A run of items
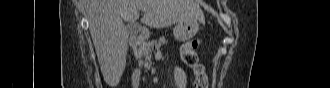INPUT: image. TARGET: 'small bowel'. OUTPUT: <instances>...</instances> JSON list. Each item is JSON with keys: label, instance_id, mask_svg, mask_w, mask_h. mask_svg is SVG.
I'll return each mask as SVG.
<instances>
[{"label": "small bowel", "instance_id": "obj_1", "mask_svg": "<svg viewBox=\"0 0 330 88\" xmlns=\"http://www.w3.org/2000/svg\"><path fill=\"white\" fill-rule=\"evenodd\" d=\"M173 77L176 88H186L187 87V77L184 70L178 66L173 69Z\"/></svg>", "mask_w": 330, "mask_h": 88}]
</instances>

Objective:
Render the items above as a two-column CSV with the headers instruction and output, one row per item, putting each item's text and its answer in a single quoted field with line breaks replaced by spaces. Leave the pictures out.

Expected answer:
instruction,output
"INPUT: image. TARGET: 'small bowel'. OUTPUT: <instances>...</instances> JSON list. Each item is JSON with keys: label, instance_id, mask_svg, mask_w, mask_h. mask_svg is SVG.","I'll return each mask as SVG. <instances> [{""label"": ""small bowel"", ""instance_id"": ""obj_1"", ""mask_svg"": ""<svg viewBox=\""0 0 330 88\"" xmlns=\""http://www.w3.org/2000/svg\""><path fill=\""white\"" fill-rule=\""evenodd\"" d=\""M173 77L176 88H186L187 87V77L184 70L178 66L173 69Z\""/></svg>"", ""mask_w"": 330, ""mask_h"": 88}] </instances>"